| TO-DO ITEM |
In the passage below on foreign aid after Katrina, recast the paragraph that begins "Such scenes compelled" as a short bulleted list that keeps its main facts.

| TEXT PASSAGE |

____

The report, primarily based on interviews with key U.S. government officials and international experts and diplomats, said the Bush administration, including the Federal Emergency Management Agency, maintained that international help was not needed. When the State Department reversed its decision, it took more than a week to set up a system to vet offers and donations.

While the federal government has been widely criticized for its response to Katrina, Khalifa is a defender, saying the disaster reached "biblical magnitude."

"People think governments have a magic touch; they can say, 'We will do things' and it will happen," he said.

"Personally, I didn't think the damage was as much as it was until I myself went to New Orleans. There were no human beings, while a few months before there had been more than 200,000 people. It is like I wake up one morning and my people are not in their homes."

He described a scene where some houses had been thrown hundreds of yards and others were full of sand. "I put myself in the position of people who were there; it must have been so frightening," Khalifa said.

Such scenes compelled the international community to help, as described by the IRC report. The Netherlands and Germany sent water pumps and expert teams to help empty the floodwaters from New Orleans, the Canadian military and coast guard came to work with their U.S. counterparts, and Japan and China sent generators.

The French sought to protect the Gulf Coast's culture with a program to bring jazz, Creole and Cajun musicians to France for concert tours, while the Hungarian ambassador's rock band, the Coalition of the Willing, held a fundraising concert at the House of Blues in Cleveland.

"I think most Americans have little understanding about the extent to which other countries were moved and concerned," Richard said.

____

| INFORMATION SHOWN |

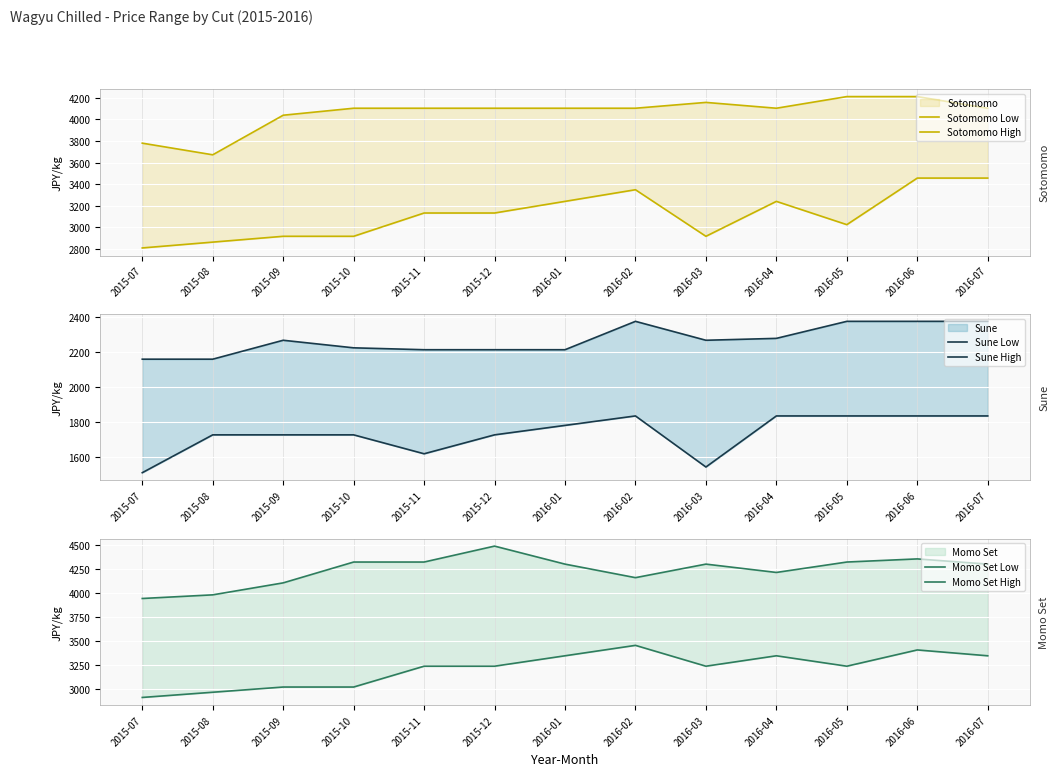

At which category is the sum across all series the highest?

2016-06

____

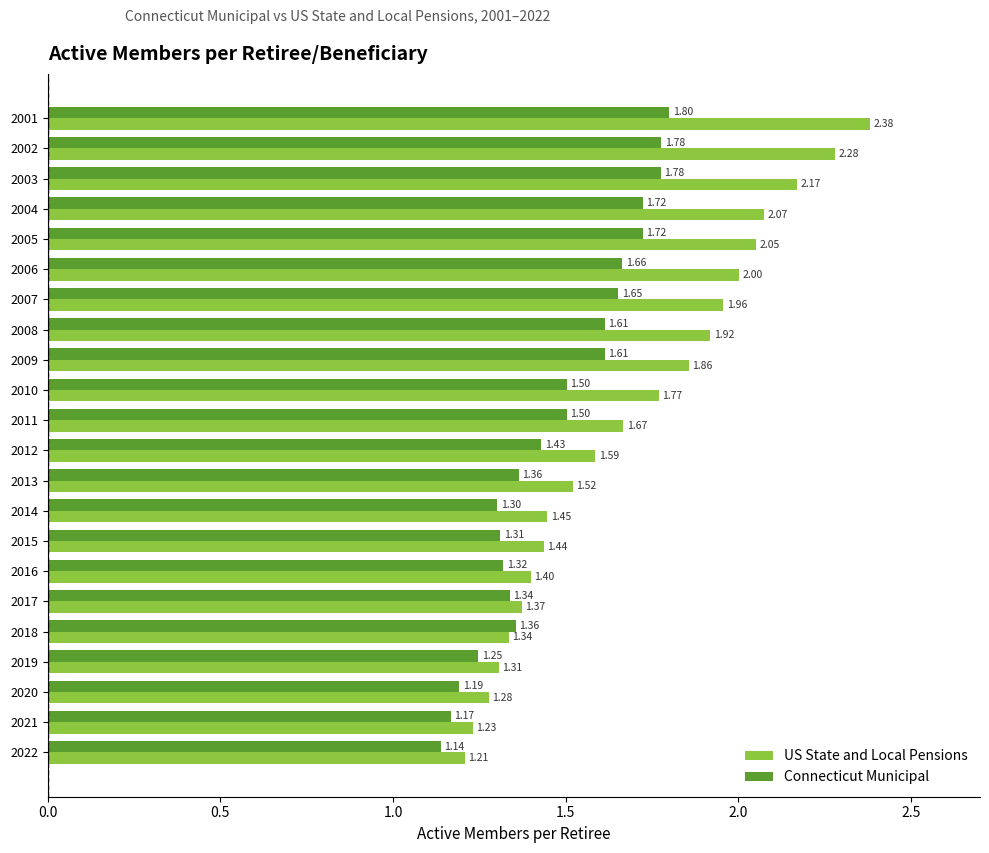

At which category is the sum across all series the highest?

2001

____

| ANSWER |
According to the IRC report, such scenes moved the international community to help:
- The Netherlands and Germany sent water pumps and expert teams to drain the floodwaters from New Orleans.
- Canada's military and coast guard worked alongside their U.S. counterparts.
- Japan and China sent generators.